KEY POINTS:
Professor John Henry, who has died aged 68, was one of the world's leading authorities on drugs and poisons.
When, in September 2004, the Ukrainian opposition leader Viktor Yushchenko, fell seriously - and mysteriously - ill during the election campaign, Henry was sent a photograph of the patient.
He immediately concluded that, because of the characteristic pattern of acne, Yushchenko had been poisoned by dioxin.

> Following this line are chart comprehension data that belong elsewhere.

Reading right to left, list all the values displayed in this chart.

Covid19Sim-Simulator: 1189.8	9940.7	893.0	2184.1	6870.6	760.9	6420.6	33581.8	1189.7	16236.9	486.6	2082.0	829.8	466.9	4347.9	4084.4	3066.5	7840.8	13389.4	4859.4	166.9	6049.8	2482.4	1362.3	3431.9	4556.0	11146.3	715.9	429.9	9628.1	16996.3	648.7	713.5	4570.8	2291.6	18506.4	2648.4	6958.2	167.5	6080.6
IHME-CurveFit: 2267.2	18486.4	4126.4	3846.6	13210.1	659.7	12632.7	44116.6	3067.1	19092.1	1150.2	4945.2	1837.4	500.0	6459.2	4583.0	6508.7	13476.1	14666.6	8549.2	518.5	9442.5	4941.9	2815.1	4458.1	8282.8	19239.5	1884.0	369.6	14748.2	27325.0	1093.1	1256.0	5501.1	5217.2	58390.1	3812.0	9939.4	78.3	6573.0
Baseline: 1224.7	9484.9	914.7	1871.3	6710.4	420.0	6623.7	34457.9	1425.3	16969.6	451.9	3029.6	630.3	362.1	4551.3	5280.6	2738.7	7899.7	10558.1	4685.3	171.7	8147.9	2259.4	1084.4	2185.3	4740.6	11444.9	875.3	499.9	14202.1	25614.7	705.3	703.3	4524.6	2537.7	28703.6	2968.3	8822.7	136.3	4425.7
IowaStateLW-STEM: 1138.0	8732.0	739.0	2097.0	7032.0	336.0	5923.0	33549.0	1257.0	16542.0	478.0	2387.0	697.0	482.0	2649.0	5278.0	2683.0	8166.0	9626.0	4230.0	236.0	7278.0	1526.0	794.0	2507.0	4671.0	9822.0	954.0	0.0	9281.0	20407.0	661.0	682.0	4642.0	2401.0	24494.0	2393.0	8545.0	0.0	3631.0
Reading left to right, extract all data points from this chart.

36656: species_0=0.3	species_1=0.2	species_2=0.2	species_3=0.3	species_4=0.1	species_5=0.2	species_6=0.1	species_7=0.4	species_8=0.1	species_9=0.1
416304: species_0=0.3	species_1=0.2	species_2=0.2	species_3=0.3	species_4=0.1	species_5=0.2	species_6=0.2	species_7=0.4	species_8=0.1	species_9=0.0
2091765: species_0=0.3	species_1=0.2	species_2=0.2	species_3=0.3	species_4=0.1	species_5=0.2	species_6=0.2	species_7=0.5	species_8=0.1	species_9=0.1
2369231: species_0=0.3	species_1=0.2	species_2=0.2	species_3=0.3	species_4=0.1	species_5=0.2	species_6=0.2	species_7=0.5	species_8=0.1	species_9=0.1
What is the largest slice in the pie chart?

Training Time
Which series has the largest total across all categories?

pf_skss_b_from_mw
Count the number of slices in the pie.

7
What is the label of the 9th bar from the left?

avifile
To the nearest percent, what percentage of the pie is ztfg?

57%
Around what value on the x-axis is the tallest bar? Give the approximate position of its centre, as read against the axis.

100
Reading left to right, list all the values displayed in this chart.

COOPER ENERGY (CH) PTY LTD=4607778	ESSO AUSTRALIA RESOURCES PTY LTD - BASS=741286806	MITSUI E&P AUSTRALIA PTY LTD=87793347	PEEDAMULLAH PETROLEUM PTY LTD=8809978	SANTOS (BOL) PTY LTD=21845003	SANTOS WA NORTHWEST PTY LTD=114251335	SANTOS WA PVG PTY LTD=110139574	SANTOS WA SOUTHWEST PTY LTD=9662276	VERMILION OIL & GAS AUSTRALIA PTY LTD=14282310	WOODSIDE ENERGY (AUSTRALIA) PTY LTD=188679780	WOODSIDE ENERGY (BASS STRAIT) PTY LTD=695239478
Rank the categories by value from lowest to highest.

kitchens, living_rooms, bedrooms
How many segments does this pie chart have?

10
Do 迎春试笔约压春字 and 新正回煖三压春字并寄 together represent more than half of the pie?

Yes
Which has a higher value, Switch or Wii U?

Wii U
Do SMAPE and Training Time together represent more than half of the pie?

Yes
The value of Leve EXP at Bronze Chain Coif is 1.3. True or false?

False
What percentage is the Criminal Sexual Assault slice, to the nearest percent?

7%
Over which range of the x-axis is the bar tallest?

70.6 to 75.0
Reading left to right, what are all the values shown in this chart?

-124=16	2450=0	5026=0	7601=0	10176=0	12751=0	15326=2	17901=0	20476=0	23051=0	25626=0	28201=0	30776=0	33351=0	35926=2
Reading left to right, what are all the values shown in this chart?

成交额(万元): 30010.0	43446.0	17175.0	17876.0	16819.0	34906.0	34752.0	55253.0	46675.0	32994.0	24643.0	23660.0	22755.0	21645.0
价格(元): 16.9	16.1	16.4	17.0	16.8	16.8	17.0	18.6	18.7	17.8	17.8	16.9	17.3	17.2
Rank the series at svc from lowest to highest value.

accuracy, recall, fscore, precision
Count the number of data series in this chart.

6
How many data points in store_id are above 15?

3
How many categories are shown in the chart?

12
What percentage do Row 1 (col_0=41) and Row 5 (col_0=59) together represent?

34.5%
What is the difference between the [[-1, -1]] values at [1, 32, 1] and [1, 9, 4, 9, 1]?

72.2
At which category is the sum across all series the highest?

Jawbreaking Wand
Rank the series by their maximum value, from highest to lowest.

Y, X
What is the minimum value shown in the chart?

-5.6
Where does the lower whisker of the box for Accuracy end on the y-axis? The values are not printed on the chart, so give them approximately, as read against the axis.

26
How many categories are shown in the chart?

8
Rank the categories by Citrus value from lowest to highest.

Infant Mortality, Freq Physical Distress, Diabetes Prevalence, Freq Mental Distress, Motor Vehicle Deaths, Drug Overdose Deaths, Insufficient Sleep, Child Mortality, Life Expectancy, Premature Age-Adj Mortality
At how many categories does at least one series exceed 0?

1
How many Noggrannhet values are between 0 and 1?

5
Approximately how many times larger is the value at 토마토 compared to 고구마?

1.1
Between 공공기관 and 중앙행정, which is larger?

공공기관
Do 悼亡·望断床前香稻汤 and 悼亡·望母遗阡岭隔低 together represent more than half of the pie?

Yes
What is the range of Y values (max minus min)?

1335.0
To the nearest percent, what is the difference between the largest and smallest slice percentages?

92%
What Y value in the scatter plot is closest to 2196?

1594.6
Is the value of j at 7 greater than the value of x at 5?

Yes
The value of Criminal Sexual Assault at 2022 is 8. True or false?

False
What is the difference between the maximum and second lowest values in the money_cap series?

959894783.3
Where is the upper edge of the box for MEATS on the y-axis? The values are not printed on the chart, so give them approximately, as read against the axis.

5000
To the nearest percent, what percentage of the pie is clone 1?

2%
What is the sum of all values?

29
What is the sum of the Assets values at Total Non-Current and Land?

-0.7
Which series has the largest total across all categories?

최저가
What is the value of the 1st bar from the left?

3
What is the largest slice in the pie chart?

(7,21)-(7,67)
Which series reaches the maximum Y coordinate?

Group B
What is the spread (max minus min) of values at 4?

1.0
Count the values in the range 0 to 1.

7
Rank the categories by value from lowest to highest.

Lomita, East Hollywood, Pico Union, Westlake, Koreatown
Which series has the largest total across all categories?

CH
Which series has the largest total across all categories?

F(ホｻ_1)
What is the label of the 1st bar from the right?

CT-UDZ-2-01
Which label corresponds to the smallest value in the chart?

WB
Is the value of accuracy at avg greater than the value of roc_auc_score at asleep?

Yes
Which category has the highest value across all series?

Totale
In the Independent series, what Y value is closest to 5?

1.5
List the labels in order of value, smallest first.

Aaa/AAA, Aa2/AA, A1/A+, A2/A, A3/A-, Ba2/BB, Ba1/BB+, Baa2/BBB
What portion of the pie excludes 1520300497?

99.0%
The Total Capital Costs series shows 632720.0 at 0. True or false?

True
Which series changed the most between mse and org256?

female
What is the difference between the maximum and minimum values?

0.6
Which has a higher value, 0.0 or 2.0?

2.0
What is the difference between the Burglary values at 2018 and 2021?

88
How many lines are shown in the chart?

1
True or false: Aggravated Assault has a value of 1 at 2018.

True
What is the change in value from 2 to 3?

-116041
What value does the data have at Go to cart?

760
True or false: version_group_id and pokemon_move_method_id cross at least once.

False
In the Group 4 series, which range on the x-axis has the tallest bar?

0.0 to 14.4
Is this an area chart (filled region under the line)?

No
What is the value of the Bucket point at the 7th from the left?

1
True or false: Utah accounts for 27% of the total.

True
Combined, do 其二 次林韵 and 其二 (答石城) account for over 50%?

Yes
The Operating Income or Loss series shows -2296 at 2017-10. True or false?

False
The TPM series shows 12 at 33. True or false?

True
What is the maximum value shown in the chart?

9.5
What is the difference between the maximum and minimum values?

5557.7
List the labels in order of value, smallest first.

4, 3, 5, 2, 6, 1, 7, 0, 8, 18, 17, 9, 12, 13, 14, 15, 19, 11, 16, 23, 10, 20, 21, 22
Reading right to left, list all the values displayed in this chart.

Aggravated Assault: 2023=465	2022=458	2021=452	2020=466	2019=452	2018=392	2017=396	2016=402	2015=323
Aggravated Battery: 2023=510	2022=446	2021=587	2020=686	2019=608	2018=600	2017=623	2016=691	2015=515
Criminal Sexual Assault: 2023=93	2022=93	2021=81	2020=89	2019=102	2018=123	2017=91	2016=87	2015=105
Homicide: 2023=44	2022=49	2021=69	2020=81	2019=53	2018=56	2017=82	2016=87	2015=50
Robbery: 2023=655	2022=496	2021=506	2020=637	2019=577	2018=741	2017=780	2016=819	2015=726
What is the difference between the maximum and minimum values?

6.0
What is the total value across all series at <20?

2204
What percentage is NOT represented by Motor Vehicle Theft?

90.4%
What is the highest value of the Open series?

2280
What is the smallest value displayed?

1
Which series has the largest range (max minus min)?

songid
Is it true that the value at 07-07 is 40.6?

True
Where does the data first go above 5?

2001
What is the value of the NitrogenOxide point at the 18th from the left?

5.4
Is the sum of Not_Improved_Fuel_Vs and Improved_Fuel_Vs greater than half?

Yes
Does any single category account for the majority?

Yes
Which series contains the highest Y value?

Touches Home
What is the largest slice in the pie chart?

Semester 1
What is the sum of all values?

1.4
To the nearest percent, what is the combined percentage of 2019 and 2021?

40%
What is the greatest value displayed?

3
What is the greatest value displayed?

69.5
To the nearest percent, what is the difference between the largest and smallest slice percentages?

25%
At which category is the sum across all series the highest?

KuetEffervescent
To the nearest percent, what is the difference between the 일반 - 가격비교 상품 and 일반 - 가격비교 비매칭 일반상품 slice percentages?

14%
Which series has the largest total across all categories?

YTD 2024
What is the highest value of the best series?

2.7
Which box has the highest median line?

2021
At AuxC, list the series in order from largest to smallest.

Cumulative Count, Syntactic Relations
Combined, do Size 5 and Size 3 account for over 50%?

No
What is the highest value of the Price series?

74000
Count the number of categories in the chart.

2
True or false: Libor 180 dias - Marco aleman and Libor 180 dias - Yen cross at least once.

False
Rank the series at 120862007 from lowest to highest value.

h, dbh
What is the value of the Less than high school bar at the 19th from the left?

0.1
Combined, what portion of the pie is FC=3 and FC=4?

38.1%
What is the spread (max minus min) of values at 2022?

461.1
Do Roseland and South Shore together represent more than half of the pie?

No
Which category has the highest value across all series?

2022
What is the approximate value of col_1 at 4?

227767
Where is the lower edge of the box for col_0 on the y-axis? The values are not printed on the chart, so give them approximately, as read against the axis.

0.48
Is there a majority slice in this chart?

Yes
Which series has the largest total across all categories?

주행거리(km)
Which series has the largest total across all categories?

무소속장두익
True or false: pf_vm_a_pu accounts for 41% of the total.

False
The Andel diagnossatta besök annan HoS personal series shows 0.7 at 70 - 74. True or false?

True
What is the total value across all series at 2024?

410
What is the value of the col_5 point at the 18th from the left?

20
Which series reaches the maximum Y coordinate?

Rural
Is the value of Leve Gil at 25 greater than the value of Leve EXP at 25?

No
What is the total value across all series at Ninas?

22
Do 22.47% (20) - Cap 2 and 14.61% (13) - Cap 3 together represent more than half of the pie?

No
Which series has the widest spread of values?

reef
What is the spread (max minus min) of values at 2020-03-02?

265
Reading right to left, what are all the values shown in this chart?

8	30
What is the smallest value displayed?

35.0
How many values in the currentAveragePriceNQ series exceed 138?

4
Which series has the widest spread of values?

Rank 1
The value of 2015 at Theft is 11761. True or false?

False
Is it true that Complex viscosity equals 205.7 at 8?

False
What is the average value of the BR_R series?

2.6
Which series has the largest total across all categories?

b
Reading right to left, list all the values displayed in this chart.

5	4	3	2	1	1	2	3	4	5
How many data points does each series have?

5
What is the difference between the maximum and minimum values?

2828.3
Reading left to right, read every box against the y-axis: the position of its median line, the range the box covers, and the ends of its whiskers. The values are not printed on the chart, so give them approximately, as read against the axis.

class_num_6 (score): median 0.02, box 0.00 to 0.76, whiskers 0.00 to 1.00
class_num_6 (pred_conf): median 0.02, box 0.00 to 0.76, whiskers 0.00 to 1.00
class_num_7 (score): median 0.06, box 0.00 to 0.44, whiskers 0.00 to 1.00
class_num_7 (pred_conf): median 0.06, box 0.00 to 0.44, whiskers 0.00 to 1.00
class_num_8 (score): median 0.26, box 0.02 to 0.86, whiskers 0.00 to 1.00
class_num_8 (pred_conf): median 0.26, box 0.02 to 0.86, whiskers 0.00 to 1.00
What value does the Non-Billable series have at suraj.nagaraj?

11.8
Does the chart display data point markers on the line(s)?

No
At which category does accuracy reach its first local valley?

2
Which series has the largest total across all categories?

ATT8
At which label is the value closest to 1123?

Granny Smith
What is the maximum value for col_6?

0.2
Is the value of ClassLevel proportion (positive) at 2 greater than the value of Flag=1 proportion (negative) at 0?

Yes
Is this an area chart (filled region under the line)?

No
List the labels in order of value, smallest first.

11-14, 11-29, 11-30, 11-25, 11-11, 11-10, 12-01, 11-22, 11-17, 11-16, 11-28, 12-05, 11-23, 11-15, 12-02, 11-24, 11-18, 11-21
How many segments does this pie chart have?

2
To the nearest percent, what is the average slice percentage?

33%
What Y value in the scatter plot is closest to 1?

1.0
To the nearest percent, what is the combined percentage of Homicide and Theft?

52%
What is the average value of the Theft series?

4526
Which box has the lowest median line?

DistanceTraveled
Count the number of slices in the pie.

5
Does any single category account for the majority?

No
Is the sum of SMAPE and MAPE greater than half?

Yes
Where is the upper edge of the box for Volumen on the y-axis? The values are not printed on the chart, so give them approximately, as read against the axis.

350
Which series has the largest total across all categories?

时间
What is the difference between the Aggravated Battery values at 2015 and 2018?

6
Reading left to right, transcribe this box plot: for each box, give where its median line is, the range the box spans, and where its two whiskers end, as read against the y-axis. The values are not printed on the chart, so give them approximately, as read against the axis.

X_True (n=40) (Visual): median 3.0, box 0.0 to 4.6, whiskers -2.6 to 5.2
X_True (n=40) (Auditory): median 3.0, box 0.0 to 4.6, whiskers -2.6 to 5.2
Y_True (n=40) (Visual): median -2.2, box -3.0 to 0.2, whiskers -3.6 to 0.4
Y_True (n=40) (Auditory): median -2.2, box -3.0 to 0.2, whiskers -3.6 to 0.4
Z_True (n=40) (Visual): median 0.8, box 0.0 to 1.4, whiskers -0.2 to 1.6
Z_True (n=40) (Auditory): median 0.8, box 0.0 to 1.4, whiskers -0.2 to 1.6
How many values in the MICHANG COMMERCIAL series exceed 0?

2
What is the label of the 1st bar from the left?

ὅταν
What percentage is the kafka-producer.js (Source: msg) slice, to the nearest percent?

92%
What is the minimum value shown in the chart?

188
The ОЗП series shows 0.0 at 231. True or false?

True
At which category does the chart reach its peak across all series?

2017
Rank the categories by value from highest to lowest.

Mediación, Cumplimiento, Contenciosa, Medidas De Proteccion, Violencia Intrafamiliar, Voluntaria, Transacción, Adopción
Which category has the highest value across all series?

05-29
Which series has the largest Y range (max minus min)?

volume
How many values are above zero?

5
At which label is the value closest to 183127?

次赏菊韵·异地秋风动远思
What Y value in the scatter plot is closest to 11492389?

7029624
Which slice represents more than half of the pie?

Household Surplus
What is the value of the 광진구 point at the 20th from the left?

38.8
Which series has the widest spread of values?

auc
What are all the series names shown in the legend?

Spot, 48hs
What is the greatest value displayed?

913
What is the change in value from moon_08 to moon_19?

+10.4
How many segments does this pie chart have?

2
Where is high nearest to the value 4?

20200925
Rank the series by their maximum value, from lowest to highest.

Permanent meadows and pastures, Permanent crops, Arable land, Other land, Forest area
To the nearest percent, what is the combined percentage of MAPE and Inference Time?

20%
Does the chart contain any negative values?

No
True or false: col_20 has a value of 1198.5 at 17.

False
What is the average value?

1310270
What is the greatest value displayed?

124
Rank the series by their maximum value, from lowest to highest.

Henry was also called in as an adviser in the more recent cases of the former KGB agent Alexander Litvinenko and Pakistan's cricket coach Bob Woolmer.
Henry believed that Woolmer could have been poisoned with aconite, which works like cyanide.
As a 20-year-old medical student, Henry joined Opus Dei as a "numerary member", committing himself to a life of celibacy.
In 1982 he was appointed consultant physician at the National Poisons Unit at Guy's Hospital.
Henry insisted that cannabis was much more dangerous than simple tobacco; it eroded users' volition, drive and dignity, destroyed the personality and had devastating effects on society.
He was also one of the first to warn that the risks of taking Ecstasy had been underestimated; such were his vivid descriptions of the results of nightclub abuse that at one stage he was known colloquially as "Mr E".